AI-based virtual immunocytochemistry for rapid and robust fine needle aspiration biopsy diagnosis.
Journal:
Diagnostic pathology
Published Date:
Jul 17, 2025
Abstract
Presently, pathologists need to stain biopsy samples with standard and antibody-based immunocytochemistry (ICC) reagents for final diagnosis. Antibody reagents take hours to days to perform staining, along with requiring specialized equipment and technical skills. We have developed an AI-based virtual ICC platform that measures individual cell morphological features in whole slide images and labels the cells as immuno-positive or negative. The platform runs on the cloud in minutes, saving pathologists significant time and cost.

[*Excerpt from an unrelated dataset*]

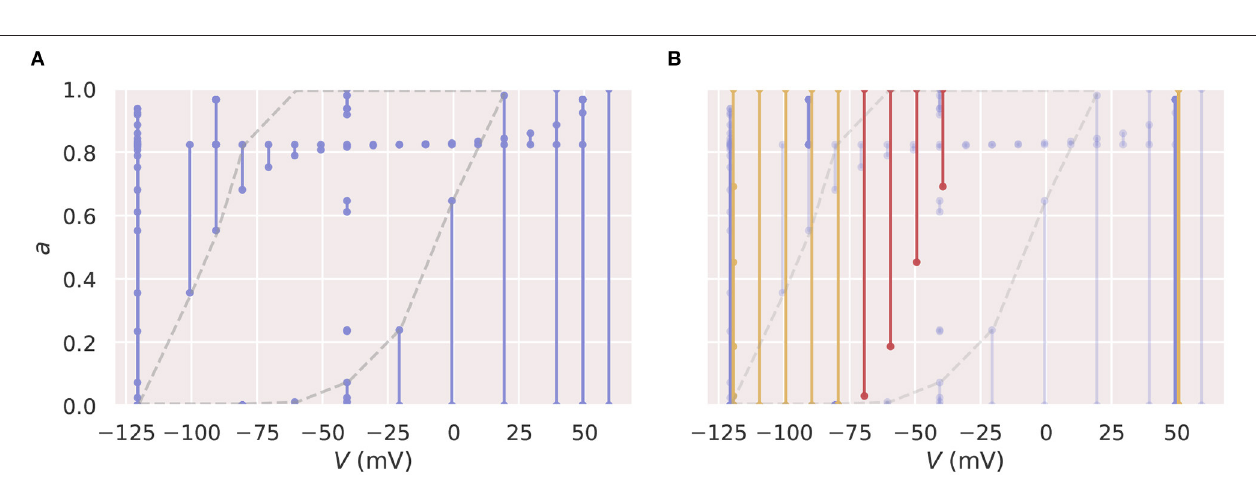
FIGURE 8 | Two-dimensional state spaces illustrating the inappropriate training protocol for a neural ODE. The lines on these diagrams indicate states occupied at some point in time in simulations using the candidate model, with a dot for the state at the start and end of each voltage step. (A) Shows the state space spanned by the Pr3 and Pr4 training protocols (blue). The grey dashed line highlights a large region of very sparse training data. (B) The same state space with trajectories required by the prediction protocol, Pr5, highlighted (orange and red). The sections highlighted in red in Figure 7 with very bad predictions are also shown in red here. It is evident that the neural ODE makes “bad” predictions when extrapolating into the centre of the sparse region of training samples. All figures with red backgrounds are trained on Pr3/Pr4.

For this purpose, cytopathology slides were obtained from N = 100 suspected cases of canine T-cell and B-cell lymph node lymphomas through Fine Needle Aspiration (FNA). Cytopathology slides were initially stained with the standard Wright-Giemsa (WG) and then re-stained with ICC reagents, anti-CD3 or anti-PAX5 antibodies, resulting in a pair of stained slides (WG-CD3 or WG-PAX5). Prior to AI training, cytopathology slides were digitally scanned, and the resulting images underwent a comprehensive pre-processing protocol to separate stains of interest for nuclei segmentation in WG and CD3 or PAX5. Following nuclei segmentation, the cell features from processed image pairs were translated into a structured tabular features format with immuno-positive and negative labeled classes. In total, the geometrical features of 8.48 million segmented cells (4.24 million pairs) were translated into a tabular format and paired based on the Euclidean cell matching algorithm. This approach facilitated the prediction of cell labels, achieving sensitivity and specificity of 0.98 and 0.97 (0.94 and 0.99), respectively for CD3 (PAX5). Additionally, the AI-based virtual ICC has demonstrated capabilities in cell counting, cell spatial distribution, cell segmentation, and classification. It offers a rapid, accurate, and precise evaluation of FNA samples and has the potential to help advance diagnostic cellular and molecular pathology capabilities.